** DATASET CONTENT follows **

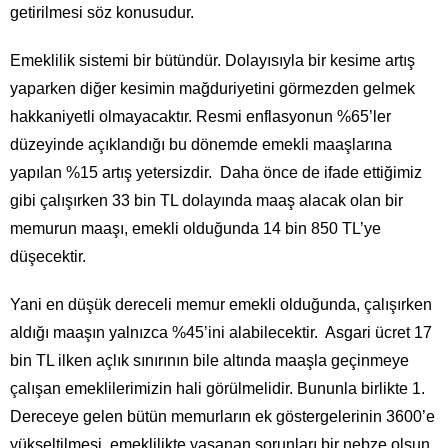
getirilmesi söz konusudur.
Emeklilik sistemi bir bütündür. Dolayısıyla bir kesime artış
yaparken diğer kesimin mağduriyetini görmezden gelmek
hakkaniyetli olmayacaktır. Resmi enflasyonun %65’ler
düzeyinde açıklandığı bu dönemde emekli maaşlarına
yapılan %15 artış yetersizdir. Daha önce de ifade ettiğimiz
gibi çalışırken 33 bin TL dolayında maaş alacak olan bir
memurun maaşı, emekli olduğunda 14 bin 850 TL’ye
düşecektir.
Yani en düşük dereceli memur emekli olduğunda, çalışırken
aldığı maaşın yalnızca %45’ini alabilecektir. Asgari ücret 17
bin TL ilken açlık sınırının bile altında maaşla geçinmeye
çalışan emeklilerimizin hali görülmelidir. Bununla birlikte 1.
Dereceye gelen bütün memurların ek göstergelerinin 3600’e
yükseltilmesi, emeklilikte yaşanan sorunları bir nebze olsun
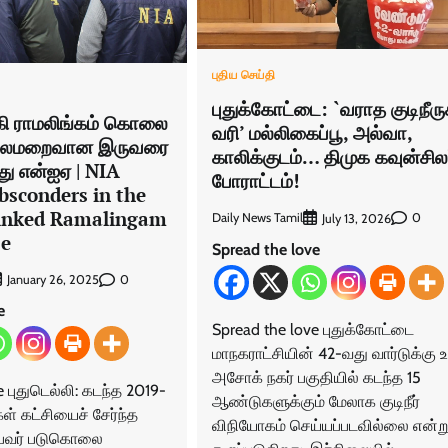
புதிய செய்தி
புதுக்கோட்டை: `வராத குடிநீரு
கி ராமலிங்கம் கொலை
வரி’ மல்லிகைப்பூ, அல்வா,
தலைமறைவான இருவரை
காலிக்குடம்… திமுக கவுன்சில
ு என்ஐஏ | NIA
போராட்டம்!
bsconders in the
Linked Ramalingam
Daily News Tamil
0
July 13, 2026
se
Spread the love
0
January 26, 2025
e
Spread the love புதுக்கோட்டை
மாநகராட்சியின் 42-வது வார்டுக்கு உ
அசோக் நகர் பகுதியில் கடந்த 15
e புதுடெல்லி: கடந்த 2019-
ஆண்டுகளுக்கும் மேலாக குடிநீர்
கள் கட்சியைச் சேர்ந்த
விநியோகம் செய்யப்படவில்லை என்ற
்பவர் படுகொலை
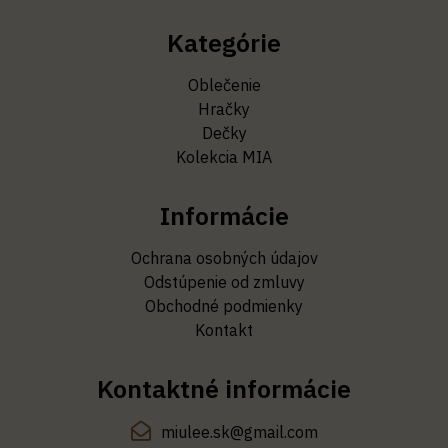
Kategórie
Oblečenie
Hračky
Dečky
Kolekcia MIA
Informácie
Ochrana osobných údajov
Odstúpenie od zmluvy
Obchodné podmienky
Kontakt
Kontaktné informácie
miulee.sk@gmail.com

** End of DATASET CONTENT **
** DATASET CONTENT follows **

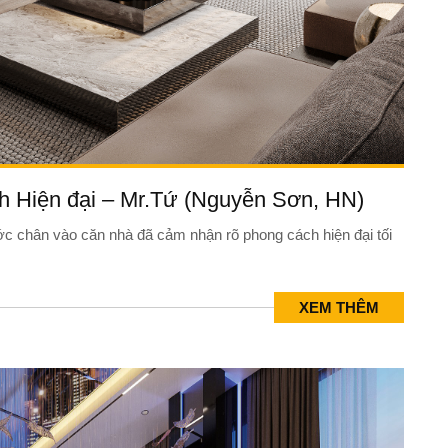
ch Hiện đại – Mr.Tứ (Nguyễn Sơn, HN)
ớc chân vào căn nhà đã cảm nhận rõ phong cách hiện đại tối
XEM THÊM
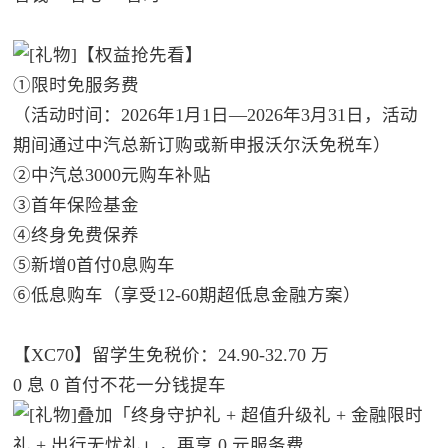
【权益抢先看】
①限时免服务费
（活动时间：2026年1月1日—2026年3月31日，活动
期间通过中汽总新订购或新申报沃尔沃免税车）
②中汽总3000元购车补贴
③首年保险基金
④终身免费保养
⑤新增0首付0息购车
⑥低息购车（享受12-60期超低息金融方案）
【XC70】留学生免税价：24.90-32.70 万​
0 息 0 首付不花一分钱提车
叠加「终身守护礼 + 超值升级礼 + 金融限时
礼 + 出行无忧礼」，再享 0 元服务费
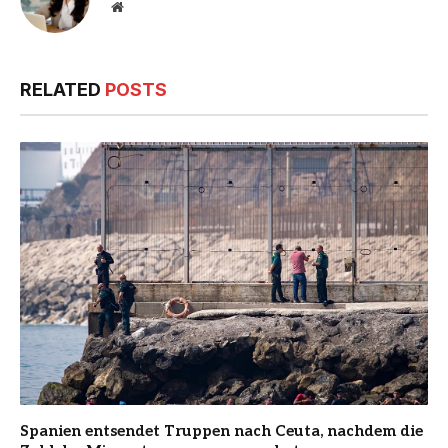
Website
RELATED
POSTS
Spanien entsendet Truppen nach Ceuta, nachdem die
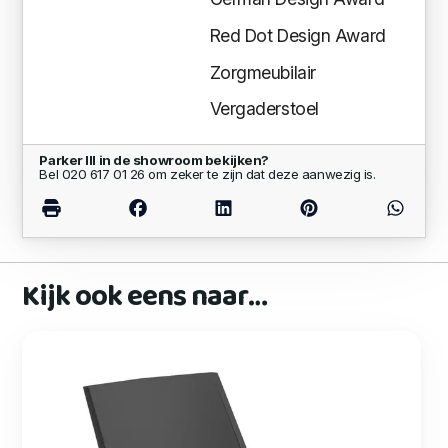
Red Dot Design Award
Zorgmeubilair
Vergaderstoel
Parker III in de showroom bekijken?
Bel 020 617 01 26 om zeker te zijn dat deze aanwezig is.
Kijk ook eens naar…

** End of DATASET CONTENT **
** DATASET CONTENT follows **

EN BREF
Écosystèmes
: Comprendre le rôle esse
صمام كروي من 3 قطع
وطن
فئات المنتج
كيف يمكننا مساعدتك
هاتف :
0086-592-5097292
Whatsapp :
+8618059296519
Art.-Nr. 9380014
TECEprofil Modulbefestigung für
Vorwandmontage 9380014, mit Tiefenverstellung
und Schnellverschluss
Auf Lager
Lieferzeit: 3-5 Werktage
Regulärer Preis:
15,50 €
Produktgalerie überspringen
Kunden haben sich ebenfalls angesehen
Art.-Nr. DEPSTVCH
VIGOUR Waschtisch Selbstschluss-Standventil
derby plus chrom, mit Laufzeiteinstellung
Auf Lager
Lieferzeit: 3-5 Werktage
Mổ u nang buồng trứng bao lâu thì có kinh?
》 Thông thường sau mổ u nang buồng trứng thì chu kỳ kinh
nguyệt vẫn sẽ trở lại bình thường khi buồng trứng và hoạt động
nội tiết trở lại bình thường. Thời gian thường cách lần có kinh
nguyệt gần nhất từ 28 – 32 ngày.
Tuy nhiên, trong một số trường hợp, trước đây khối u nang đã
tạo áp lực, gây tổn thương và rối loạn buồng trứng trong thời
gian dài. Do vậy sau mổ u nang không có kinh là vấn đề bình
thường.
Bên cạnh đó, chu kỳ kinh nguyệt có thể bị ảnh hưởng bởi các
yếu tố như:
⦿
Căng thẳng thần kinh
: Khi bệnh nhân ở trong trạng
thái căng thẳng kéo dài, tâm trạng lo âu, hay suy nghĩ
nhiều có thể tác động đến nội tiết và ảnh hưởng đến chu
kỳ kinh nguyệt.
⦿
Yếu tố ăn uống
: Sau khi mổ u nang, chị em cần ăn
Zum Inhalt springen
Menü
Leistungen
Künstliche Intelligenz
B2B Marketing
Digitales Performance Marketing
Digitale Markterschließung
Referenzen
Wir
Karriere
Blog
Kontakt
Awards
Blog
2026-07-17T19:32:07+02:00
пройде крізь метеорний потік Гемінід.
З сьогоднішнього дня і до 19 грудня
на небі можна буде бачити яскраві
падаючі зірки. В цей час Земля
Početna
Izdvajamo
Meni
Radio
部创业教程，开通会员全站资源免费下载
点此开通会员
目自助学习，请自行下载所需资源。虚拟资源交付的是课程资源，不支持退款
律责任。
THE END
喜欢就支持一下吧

** End of DATASET CONTENT **

=== PROMPT ===
Extract every line of the entries above that contains the string "gian", and give each one as it appears.

=== COMPLETED TASK ===
nội tiết trở lại bình thường. Thời gian thường cách lần có kinh
gian dài. Do vậy sau mổ u nang không có kinh là vấn đề bình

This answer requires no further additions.